Lindsay guardò fuori della finestra. Una goccia cadde giù e increspò la superficie della piscina. Era etano liquido. Subito al di là del metalvetro, quella pigra pozza era istantaneamente letale, a 180° Celsius sotto lo zero. Un uomo in quella pozza rossastra sarebbe congelato nel giro di pochi istanti, diventando una massa turgida di roccia. D’un tratto Lindsay si rese conto che le pietre grige delle sponde erano acqua ghiacciata.
Qualcosa stava emergendo sulla riva. Alla fioca luce bluastra, la superficie dell’etano venne perforata da quello che pareva un insieme di ramoscelli spezzati. Perfino a quella debole gravità, i movimenti della creatura erano glaciali. Lindsay la indicò.

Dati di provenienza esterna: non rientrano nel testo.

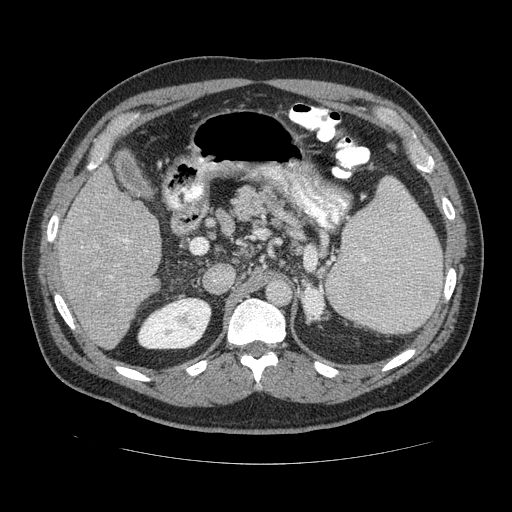
Contrast-enhanced abdominal CT (liver protocol), one axial slice; slice 74 of 113 in the series (ordered by position); reconstruction kernel STANDARD; soft-tissue window (W 400 / L 40 HU); 512 × 512 image matrix, field of view 400 × 400 mm. From the clinical record (not read from this slice): diagnosis: hepatocellular carcinoma (patient treated with transarterial chemoembolisation; whether this scan precedes or follows treatment is not stated here); TNM stage (as recorded): Stage-II; Child-Pugh class: B; tumour differentiation: moderately differentiated; tumour nodularity: multinodular.
Outlined on this slice (semi-automatically segmented with operator editing):
- liver parenchyma outside the tumour (the mass and vessels are separate outlines, so this box may not span the whole liver): bounding box <50,166,162,348> (left, top, right, bottom; pixels)
- portal vein: <81,239,145,296>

— Uno scorpione di mare — spiegò Greta. — Un euripteroide, per dargli il suo nome ufficiale. Sta aggredendo quel grumo sulla sponda. Quella melma nera è vegetazione. — Il predatore continuò a uscire con paralitica lentezza dal liquido sottile. Adesso i ramoscelli si rivelarono come lunghi e sottili artigli fra di loro intrecciati, simili a un cesto, con una struttura che ricordava uno schieramento di denti a sciabola. — La sua preda sta raccogliendo energia per balzare. Per questo ci vorrà un po’. Secondo i livelli di questo ecosistema, questo in realtà è un attacco fulmineo. Osserva le dimensioni di quel cefalotorace, Bela.